→ **DATA FOR THIS TASK**
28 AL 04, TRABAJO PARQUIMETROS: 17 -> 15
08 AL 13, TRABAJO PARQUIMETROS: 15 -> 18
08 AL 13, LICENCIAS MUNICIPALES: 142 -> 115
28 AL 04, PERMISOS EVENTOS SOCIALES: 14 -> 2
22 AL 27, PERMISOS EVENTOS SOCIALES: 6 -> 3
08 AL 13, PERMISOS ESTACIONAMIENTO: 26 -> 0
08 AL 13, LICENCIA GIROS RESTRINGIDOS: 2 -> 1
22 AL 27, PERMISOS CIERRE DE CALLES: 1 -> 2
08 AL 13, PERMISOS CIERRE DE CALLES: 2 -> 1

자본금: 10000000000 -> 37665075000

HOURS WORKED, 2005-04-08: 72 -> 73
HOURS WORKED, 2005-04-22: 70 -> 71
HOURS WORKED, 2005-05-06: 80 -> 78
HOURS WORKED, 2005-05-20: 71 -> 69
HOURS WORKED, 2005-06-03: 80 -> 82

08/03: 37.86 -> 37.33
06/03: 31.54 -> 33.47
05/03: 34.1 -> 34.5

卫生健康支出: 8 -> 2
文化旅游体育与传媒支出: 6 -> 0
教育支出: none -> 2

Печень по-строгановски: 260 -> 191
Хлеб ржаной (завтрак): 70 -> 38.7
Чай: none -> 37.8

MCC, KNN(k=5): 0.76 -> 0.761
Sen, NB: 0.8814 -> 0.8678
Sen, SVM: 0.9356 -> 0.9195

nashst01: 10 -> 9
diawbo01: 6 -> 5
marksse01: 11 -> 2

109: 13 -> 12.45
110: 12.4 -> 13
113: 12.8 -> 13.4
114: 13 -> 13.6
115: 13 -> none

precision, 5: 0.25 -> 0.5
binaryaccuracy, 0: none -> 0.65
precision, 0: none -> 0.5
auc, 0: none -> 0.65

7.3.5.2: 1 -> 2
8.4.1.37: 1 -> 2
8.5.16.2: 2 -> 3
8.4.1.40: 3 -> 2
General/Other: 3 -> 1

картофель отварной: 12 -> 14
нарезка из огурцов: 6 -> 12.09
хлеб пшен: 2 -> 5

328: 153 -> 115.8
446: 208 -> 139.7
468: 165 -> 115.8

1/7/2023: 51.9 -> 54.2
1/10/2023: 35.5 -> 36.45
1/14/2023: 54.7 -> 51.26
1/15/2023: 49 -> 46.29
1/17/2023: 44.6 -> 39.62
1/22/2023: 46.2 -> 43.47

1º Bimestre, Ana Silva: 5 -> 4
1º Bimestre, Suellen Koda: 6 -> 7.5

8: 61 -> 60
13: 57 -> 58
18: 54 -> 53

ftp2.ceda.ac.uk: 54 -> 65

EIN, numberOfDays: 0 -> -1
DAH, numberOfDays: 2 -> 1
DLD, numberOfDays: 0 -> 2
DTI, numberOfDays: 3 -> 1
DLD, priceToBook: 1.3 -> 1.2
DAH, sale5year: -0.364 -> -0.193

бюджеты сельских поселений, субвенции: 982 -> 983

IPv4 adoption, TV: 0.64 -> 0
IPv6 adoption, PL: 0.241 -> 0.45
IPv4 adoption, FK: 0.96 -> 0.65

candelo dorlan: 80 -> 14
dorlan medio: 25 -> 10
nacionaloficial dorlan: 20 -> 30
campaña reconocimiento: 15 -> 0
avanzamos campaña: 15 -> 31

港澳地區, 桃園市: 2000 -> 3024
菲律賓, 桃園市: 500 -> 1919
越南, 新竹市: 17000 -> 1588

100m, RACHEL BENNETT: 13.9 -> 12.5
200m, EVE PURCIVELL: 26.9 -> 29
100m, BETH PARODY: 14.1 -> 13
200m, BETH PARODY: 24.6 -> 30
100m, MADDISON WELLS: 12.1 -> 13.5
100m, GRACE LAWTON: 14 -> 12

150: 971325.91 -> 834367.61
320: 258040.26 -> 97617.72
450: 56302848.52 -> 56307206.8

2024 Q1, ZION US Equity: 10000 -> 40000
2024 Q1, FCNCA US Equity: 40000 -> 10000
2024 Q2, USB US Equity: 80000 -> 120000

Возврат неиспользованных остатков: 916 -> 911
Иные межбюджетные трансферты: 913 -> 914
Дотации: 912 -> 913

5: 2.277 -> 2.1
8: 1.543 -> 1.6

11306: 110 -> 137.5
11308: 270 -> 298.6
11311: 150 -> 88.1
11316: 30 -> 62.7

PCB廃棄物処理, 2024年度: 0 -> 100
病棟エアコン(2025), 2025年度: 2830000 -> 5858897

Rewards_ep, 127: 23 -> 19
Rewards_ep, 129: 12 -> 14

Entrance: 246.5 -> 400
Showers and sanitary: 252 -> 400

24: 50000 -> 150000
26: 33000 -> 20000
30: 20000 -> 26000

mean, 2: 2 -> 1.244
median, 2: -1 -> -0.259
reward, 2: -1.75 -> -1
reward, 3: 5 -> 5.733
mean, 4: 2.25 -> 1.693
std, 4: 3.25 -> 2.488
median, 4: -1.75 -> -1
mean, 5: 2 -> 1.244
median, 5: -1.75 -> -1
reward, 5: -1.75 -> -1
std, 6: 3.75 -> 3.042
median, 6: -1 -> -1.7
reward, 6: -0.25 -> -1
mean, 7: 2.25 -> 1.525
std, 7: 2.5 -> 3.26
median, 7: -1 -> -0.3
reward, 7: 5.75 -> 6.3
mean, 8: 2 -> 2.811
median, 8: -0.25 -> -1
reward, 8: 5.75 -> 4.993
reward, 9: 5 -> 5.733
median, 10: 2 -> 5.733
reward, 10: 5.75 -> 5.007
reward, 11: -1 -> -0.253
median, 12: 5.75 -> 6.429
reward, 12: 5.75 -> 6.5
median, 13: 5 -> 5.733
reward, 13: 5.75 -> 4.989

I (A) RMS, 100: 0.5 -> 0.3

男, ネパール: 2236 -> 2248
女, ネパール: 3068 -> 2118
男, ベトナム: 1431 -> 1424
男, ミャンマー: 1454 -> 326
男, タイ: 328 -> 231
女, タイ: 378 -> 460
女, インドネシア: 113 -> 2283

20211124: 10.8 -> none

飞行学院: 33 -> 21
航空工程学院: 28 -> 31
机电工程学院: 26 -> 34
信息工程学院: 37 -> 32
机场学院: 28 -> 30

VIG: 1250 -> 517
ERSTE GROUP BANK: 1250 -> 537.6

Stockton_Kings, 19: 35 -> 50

→ **WHAT TO PRODUCE**
Going back to the entries above, set down exactly the lines that begin at the one with "자본금: 10000000000 -> 37665075000" and end at the one with "100m, BETH PARODY: 14.1 -> 13", both included, and nothing else.

→ **SOLUTION**
자본금: 10000000000 -> 37665075000

HOURS WORKED, 2005-04-08: 72 -> 73
HOURS WORKED, 2005-04-22: 70 -> 71
HOURS WORKED, 2005-05-06: 80 -> 78
HOURS WORKED, 2005-05-20: 71 -> 69
HOURS WORKED, 2005-06-03: 80 -> 82

08/03: 37.86 -> 37.33
06/03: 31.54 -> 33.47
05/03: 34.1 -> 34.5

卫生健康支出: 8 -> 2
文化旅游体育与传媒支出: 6 -> 0
教育支出: none -> 2

Печень по-строгановски: 260 -> 191
Хлеб ржаной (завтрак): 70 -> 38.7
Чай: none -> 37.8

MCC, KNN(k=5): 0.76 -> 0.761
Sen, NB: 0.8814 -> 0.8678
Sen, SVM: 0.9356 -> 0.9195

nashst01: 10 -> 9
diawbo01: 6 -> 5
marksse01: 11 -> 2

109: 13 -> 12.45
110: 12.4 -> 13
113: 12.8 -> 13.4
114: 13 -> 13.6
115: 13 -> none

precision, 5: 0.25 -> 0.5
binaryaccuracy, 0: none -> 0.65
precision, 0: none -> 0.5
auc, 0: none -> 0.65

7.3.5.2: 1 -> 2
8.4.1.37: 1 -> 2
8.5.16.2: 2 -> 3
8.4.1.40: 3 -> 2
General/Other: 3 -> 1

картофель отварной: 12 -> 14
нарезка из огурцов: 6 -> 12.09
хлеб пшен: 2 -> 5

328: 153 -> 115.8
446: 208 -> 139.7
468: 165 -> 115.8

1/7/2023: 51.9 -> 54.2
1/10/2023: 35.5 -> 36.45
1/14/2023: 54.7 -> 51.26
1/15/2023: 49 -> 46.29
1/17/2023: 44.6 -> 39.62
1/22/2023: 46.2 -> 43.47

1º Bimestre, Ana Silva: 5 -> 4
1º Bimestre, Suellen Koda: 6 -> 7.5

8: 61 -> 60
13: 57 -> 58
18: 54 -> 53

ftp2.ceda.ac.uk: 54 -> 65

EIN, numberOfDays: 0 -> -1
DAH, numberOfDays: 2 -> 1
DLD, numberOfDays: 0 -> 2
DTI, numberOfDays: 3 -> 1
DLD, priceToBook: 1.3 -> 1.2
DAH, sale5year: -0.364 -> -0.193

бюджеты сельских поселений, субвенции: 982 -> 983

IPv4 adoption, TV: 0.64 -> 0
IPv6 adoption, PL: 0.241 -> 0.45
IPv4 adoption, FK: 0.96 -> 0.65

candelo dorlan: 80 -> 14
dorlan medio: 25 -> 10
nacionaloficial dorlan: 20 -> 30
campaña reconocimiento: 15 -> 0
avanzamos campaña: 15 -> 31

港澳地區, 桃園市: 2000 -> 3024
菲律賓, 桃園市: 500 -> 1919
越南, 新竹市: 17000 -> 1588

100m, RACHEL BENNETT: 13.9 -> 12.5
200m, EVE PURCIVELL: 26.9 -> 29
100m, BETH PARODY: 14.1 -> 13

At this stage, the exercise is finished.